• 31/10/2023 00:00

La democracia viva

Quien pretenda que las reglas de coexistencia se establecen en una competencia de medición de fuerza física, simplemente no está interesado en la salud de la democracia

Uno de los grandes y manifiestos déficits sociales de nuestra historia, saber vivir en democracia, sigue haciendo estragos en la estructura vigente de convivencia. La principal víctima de esta deficiencia es el país. Todavía la recuperación por el durísimo golpe de la pandemia no ha llegado a su plenitud, cuando le propinamos otro aspérrimo golpe al corazón de nuestra dinámica socio-económica. Y esta vez el golpe proviene de una guerra fratricida. La vida social es esencialmente dinámica, no es un ser sino un devenir en perpetuo movimiento, y se realiza en medio de condiciones en gran parte variables. A la democracia le pertenece la misma característica: una lápida no es su final; todo lo contrario, su naturaleza es evolucionar; es como la materia que no muere, sino que se transforma; de un lugar a otro, de una cultura a otra.

Pero aspirar a esta categoría sin ansiar el justo equilibrio entre políticas públicas y el bienestar social y económico de todos, es una cruel utopía. Sudar para que, garantizando un mínimo grado de éxito, podamos alcanzar ese equilibrio, es una responsabilidad colectiva. No es solamente un esfuerzo gubernamental. Ganar y perder, tanto en nuestra vida privada como en cuestiones públicas, no está determinado por parámetros inmutables. La vida es una eterna negociación. Quien pretenda que las reglas de coexistencia se establecen en una competencia de medición de fuerza física, simplemente no está interesado en la salud de la democracia. El caos y la anarquía son sus metas inmediatas para facilitar el advenimiento de episodios que, de buenas y civilizadas maneras, jamás conseguirían. Episodios oscuros y dolorosos. En ocasiones no coinciden estos propósitos, pero utilizando iguales herramientas, sin saber cuándo parar, le abren “las puertas a estos demonios”, porque ellos sí están resueltos en sus fines y bien organizados para lograrlos.

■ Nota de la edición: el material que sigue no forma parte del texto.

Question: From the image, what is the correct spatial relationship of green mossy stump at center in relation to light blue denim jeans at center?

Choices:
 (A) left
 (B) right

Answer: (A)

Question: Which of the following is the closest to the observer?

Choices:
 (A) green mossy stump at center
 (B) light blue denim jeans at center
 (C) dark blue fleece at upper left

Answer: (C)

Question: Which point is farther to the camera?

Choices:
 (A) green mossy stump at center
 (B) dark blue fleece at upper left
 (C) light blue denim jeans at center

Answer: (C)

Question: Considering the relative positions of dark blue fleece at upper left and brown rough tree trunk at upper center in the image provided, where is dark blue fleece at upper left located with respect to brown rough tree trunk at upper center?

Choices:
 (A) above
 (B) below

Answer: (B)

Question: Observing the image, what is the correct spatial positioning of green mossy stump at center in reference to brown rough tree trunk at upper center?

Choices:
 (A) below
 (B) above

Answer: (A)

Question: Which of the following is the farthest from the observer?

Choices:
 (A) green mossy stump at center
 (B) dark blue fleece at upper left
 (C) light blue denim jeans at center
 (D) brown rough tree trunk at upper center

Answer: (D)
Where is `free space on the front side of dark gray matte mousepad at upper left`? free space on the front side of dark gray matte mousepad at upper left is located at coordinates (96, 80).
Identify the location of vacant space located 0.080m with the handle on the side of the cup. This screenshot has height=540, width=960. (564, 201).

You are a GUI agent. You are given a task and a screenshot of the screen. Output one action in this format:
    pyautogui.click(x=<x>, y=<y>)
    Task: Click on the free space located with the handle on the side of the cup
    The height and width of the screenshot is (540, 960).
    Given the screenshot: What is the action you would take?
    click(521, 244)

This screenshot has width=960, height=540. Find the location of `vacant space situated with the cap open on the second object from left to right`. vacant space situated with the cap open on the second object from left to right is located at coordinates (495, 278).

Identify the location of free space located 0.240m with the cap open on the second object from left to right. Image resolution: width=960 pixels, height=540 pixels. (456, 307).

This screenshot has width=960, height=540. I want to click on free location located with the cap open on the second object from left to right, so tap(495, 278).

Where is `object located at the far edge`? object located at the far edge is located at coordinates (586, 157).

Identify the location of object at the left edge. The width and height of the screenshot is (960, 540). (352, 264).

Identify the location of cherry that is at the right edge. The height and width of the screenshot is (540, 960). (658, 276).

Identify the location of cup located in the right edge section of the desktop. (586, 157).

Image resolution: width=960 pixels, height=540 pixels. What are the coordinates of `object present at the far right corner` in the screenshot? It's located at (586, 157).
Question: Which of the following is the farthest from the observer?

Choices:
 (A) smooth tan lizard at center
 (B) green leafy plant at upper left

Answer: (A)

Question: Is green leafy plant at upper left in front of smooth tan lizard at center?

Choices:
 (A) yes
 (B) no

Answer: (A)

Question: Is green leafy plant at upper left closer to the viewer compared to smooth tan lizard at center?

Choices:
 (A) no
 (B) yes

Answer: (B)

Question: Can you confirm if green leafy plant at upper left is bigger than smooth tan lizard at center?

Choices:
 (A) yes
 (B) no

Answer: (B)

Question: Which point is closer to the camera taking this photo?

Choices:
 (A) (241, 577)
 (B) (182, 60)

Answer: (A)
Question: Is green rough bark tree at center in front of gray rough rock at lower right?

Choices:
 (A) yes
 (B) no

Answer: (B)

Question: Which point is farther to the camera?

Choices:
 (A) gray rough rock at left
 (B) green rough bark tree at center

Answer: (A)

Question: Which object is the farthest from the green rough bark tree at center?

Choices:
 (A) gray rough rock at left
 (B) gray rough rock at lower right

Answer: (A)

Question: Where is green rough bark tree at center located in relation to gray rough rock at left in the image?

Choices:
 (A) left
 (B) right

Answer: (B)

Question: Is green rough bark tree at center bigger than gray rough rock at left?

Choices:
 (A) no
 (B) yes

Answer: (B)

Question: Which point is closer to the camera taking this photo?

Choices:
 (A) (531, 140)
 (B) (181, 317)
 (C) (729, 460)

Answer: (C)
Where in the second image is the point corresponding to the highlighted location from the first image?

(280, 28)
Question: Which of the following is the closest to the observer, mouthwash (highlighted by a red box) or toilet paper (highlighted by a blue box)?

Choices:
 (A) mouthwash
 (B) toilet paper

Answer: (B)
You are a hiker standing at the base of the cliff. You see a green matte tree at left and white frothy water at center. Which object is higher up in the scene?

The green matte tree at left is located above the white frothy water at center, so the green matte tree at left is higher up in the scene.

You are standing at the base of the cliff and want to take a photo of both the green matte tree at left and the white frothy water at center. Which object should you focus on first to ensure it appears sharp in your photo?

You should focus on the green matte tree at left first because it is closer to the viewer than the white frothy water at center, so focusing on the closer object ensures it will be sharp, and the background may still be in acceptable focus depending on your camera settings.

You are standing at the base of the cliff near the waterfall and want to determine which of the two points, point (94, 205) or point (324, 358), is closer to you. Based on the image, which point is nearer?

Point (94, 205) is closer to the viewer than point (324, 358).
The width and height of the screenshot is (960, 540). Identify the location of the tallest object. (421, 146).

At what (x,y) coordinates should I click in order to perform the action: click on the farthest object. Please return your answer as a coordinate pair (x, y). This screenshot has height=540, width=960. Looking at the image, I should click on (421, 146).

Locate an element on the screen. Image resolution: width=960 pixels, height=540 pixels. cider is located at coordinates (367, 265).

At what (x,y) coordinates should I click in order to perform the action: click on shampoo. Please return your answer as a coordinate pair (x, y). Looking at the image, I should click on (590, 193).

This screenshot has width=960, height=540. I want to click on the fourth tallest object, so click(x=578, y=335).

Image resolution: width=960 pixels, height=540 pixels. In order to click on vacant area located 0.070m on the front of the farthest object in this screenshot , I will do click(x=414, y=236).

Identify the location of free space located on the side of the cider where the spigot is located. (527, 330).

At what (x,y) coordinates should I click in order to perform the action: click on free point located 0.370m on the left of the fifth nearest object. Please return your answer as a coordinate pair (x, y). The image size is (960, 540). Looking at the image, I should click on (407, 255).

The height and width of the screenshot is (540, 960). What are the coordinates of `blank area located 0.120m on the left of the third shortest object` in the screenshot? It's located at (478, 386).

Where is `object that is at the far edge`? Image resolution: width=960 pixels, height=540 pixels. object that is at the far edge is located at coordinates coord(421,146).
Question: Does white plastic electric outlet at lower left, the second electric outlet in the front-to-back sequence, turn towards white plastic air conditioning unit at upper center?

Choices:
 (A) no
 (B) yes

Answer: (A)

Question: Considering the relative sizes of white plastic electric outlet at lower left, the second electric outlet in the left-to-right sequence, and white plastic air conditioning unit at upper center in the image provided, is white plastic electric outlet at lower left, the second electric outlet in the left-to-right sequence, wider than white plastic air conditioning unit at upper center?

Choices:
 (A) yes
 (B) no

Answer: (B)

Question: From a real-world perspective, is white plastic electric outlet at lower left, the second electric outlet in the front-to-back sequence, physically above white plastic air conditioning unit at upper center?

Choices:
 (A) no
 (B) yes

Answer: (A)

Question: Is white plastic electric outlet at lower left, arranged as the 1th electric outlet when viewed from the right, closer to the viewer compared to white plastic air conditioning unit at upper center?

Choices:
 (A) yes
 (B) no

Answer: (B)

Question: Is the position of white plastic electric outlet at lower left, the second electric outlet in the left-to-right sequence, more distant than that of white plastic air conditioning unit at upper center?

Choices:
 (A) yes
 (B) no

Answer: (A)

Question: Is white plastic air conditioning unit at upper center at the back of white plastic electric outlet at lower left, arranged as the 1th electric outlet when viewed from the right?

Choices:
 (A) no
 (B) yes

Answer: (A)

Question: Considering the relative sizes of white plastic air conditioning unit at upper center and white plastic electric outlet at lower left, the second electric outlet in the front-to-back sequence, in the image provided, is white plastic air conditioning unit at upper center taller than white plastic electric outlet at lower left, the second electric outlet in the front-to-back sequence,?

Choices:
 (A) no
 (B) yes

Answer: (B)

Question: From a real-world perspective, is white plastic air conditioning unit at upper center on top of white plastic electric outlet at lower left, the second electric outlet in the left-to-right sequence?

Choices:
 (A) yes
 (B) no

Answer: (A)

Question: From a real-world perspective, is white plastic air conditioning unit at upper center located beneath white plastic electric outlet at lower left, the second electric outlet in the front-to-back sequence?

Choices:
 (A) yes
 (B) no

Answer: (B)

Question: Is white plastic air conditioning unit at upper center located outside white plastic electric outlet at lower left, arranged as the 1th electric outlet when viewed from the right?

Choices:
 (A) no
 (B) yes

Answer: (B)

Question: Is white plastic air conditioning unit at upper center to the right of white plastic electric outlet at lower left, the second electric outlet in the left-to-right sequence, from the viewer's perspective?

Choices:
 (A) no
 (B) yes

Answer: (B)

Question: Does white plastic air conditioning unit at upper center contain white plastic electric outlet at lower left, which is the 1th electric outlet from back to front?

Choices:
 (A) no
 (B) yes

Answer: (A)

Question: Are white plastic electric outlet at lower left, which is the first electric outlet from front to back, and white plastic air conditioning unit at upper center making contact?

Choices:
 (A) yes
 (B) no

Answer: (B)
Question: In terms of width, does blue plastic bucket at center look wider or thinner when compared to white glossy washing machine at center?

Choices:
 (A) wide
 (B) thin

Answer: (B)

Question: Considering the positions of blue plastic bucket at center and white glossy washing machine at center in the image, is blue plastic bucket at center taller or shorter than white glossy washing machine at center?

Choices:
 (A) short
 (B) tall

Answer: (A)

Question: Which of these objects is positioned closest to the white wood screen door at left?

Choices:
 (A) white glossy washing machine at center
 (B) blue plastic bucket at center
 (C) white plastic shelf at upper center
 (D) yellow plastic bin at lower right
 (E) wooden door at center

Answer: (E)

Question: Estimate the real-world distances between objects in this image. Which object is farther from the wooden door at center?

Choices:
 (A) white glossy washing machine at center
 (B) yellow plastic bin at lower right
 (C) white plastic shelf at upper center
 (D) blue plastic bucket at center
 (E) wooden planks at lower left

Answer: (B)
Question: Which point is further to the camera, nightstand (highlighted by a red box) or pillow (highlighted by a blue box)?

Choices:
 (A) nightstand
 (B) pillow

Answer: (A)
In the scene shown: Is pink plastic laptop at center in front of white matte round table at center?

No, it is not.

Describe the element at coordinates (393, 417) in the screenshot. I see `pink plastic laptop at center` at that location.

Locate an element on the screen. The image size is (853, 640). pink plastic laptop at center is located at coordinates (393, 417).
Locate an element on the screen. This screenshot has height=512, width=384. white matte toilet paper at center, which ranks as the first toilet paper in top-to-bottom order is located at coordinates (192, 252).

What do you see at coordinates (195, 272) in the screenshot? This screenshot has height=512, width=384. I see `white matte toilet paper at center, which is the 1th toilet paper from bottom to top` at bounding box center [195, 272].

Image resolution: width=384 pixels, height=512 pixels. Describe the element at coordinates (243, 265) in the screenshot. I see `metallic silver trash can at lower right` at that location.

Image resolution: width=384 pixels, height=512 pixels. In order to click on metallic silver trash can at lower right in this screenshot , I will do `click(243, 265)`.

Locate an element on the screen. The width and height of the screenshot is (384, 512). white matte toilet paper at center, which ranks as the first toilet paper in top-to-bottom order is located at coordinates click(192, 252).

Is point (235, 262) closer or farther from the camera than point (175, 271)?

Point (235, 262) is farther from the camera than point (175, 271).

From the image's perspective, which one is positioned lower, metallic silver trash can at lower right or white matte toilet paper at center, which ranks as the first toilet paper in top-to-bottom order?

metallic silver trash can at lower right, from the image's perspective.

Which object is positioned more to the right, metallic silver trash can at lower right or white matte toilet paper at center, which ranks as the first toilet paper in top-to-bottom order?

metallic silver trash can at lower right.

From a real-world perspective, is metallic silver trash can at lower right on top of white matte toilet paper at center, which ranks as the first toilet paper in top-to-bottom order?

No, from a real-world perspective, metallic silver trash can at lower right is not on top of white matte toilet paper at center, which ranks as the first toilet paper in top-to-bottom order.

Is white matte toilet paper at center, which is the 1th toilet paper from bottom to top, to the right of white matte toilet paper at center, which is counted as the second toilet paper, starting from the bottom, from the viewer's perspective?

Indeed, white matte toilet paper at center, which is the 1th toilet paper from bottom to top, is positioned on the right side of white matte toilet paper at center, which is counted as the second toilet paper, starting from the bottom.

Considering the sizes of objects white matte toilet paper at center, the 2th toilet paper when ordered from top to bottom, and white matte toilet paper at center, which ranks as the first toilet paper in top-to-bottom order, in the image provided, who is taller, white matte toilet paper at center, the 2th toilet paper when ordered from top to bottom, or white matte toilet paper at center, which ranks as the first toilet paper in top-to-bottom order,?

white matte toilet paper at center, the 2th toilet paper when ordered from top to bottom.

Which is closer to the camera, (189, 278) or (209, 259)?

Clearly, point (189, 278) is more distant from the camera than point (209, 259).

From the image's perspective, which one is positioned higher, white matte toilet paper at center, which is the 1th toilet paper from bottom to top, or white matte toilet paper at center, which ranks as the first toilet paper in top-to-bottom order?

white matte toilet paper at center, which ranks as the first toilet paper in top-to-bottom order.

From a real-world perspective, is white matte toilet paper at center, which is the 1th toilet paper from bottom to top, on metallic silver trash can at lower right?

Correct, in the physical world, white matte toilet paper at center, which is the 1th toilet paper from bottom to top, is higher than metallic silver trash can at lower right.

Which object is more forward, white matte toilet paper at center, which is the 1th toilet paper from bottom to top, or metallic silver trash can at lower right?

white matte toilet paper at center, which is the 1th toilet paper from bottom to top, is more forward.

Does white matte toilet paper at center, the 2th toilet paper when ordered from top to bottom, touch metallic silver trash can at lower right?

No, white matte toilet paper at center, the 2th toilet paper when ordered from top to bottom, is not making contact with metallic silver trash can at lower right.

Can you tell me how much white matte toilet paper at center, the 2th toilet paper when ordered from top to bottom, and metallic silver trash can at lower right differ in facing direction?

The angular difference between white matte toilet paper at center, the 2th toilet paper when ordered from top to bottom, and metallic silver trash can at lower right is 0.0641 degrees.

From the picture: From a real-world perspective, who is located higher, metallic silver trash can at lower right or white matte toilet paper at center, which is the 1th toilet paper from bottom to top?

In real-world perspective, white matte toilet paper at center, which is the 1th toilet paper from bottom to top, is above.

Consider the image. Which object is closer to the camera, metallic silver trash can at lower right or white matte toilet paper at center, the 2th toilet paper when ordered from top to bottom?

No dejemos que consignas como “el pueblo está en las calles” nos mareen, porque por más nutrida que sea una marcha, el grueso del pueblo sigue en sus lugares de trabajo, en sus hogares, en el metro, pasando calor en los buses, llevando a sus dolidos parientes al hospital, soñando con acudir a entretenerse a un parque, a la playa, labrando la tierra, cuidando el ganado, sobreviviendo en la montaña o en la selva y matándose por encontrar una buena escuela para sus hijos. ¡Ahí está el pueblo! Cuando la actividad económica se detiene en virtud de los cierres de calles y no por acciones tomadas al interior de los sectores productivos, estamos frente a un espejismo real. Nadie ganará; a lo mejor esos “demonios” que no saben pescar en aguas mansas, sólo en río revuelto. Desde un punto de vista jurídico, la condición de “manifestante pacífico” se pierde cuando quemar llantas, contenedores de basura y vehículos, así como destruir propiedad, pública y privada, se convierte en la vía apropiada para debilitar la democracia cobijándose en el clamor popular.

Una vida en democracia demanda mucha tolerancia; absoluto convencimiento del predominio del diálogo por sobre cualquier forma de confrontación; y prioridad total de la diversidad de ideas para arribar a acuerdos que impulsen el emprendimiento humano, en vez de imponer doctrinas que anulan la iniciativa individual creando verdaderos “zombis” sociales. ¡En Panamá vivimos hoy el momento perfecto para demostrar quién tiene en su epidermis la democracia viva!